With Gale Brewer and Margaret Chin, two of the city’s most ardent politicians, leading a six-month community engagement process, Soho has an opportunity to write its own future and, with insight from experts in urban planning, it could bring change that creates peace between residents and retailers.

Rather than bury their heads in the sand, this community-led zoning effort has an opportunity to identify areas where new residential development does make sense and pinpoint corridors that need to be protected and improved. They must advocate for open space and rally for better services. Yes, they must protect their homes, but also consider making room for more.

Margaret Chin

Imagine a walkable neighborhood where every retailer has to operate under the same rules? Where city services can be co-ordinated to accommodate the needs of the many rather than the few? A neighborhood that works for its businesses and its people?
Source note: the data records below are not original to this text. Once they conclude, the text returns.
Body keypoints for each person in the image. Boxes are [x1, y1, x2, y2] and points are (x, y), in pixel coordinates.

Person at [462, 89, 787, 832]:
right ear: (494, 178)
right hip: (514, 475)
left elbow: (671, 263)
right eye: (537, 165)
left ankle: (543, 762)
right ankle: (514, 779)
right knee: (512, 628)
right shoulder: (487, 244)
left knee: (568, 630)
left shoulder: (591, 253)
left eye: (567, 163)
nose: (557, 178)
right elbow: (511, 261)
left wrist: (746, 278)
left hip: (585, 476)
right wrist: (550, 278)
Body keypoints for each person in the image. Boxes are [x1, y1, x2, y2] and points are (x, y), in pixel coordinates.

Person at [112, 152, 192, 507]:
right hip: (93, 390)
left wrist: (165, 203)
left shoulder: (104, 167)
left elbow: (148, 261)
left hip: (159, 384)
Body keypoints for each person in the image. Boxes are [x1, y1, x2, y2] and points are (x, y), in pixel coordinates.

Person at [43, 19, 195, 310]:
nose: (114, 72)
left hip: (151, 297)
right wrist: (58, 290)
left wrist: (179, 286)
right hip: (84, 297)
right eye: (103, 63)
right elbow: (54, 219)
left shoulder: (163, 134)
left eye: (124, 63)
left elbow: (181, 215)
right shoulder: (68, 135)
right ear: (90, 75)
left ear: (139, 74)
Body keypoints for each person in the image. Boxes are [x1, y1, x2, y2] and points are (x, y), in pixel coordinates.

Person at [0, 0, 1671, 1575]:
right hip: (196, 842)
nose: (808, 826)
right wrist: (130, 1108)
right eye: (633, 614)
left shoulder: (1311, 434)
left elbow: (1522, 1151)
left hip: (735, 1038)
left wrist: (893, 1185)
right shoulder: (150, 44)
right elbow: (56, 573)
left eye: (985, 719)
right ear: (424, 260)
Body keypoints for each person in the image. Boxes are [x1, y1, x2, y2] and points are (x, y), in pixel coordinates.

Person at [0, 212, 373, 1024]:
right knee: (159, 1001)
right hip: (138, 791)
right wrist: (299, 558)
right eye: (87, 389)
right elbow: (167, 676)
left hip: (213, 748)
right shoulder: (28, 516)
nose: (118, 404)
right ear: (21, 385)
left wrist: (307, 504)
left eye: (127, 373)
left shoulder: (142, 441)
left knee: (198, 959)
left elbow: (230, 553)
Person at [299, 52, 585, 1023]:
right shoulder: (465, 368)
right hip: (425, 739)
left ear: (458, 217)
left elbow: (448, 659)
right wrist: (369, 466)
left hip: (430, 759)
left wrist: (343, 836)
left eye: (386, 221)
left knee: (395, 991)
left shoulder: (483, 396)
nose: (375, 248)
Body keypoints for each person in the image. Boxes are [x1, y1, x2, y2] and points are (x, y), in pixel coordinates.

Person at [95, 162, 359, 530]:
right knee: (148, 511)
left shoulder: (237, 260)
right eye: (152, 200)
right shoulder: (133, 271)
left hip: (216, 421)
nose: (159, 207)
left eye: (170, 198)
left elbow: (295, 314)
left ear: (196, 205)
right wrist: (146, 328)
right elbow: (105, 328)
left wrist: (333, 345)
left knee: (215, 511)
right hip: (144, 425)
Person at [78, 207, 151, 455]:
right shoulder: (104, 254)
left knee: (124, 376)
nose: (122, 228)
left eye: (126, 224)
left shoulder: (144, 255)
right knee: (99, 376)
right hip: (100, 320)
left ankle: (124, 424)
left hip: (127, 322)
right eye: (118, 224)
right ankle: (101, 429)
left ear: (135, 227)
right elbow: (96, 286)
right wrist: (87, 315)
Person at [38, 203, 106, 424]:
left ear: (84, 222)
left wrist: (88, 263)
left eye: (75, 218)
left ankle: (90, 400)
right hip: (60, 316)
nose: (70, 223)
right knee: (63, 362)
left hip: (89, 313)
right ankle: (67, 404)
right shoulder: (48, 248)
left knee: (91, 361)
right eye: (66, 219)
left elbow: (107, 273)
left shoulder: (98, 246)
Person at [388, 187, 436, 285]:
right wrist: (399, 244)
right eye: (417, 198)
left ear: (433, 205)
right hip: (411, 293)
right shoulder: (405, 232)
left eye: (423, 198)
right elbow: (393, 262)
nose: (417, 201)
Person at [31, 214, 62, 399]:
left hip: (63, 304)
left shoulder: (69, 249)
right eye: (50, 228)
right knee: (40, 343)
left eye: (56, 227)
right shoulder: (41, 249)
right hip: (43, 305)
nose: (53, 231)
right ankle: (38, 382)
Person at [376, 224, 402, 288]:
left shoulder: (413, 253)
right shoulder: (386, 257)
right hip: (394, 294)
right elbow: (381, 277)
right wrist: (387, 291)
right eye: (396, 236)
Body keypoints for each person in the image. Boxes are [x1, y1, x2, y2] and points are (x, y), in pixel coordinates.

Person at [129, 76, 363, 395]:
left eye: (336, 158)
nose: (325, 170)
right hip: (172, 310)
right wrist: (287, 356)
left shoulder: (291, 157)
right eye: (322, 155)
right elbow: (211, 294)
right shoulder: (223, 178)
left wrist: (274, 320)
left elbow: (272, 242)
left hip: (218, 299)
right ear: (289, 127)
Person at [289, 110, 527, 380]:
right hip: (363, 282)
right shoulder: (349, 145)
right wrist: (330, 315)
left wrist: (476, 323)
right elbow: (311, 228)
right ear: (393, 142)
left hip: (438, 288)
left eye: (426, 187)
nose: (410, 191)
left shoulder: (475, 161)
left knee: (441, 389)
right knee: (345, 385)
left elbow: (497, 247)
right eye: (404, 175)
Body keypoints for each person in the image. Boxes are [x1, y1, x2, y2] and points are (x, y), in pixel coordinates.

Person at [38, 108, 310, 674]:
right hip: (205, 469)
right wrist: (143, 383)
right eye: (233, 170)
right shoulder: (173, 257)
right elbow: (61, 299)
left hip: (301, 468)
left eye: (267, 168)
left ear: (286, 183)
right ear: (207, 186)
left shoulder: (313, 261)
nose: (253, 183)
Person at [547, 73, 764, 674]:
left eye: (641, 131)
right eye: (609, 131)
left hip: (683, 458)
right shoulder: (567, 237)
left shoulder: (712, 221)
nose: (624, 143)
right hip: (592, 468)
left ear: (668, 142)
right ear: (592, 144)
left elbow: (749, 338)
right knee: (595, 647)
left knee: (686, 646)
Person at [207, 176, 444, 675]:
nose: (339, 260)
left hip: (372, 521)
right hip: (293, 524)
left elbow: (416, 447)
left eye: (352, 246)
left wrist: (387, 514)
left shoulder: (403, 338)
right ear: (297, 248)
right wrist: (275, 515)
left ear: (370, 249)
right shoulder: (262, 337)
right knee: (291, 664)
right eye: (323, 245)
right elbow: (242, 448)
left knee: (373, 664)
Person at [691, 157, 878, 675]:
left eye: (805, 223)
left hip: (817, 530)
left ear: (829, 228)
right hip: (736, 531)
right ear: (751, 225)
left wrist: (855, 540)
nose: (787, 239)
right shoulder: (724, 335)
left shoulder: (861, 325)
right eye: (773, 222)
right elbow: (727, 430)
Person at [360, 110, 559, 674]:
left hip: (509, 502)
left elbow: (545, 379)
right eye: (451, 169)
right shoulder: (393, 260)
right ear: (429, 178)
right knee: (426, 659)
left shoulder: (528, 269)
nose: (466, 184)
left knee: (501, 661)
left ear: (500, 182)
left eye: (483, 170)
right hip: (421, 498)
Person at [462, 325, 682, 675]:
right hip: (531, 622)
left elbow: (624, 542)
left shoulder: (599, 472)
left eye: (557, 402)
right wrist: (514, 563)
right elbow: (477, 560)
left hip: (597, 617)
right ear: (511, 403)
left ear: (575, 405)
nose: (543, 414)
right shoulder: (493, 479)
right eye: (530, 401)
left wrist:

As I see it, Soho today is a diverse mixed-use community with a walkable urban character that can only improve with a roadmap that everyone can follow.

Small-scale improvements in transportation infrastructure would go a long way to improving quality of life for everyone. That includes creating bike lanes and racks, better pedestrian markers, upgraded lighting and roadways, sidewalks and public benches and accessibility for people using wheelchairs and pushing strollers.

Rather than closing the door to businesses who want to be there, and people who want to live there, I believe it is vital that Soho embrace this opportunity to put itself at the forefront of addressing the changing problems of life in a big city and create a neighborhood where no-one will notice the amazing urban planning that makes spaces come alive, that makes moving around easy, keeps trash pickups on schedule and fosters a community of local residents.

As it stands, the unpredictable nature of Soho’s current zoning leaves it open to neglect and blight and a pretender to the Bohemian crown it aspires to.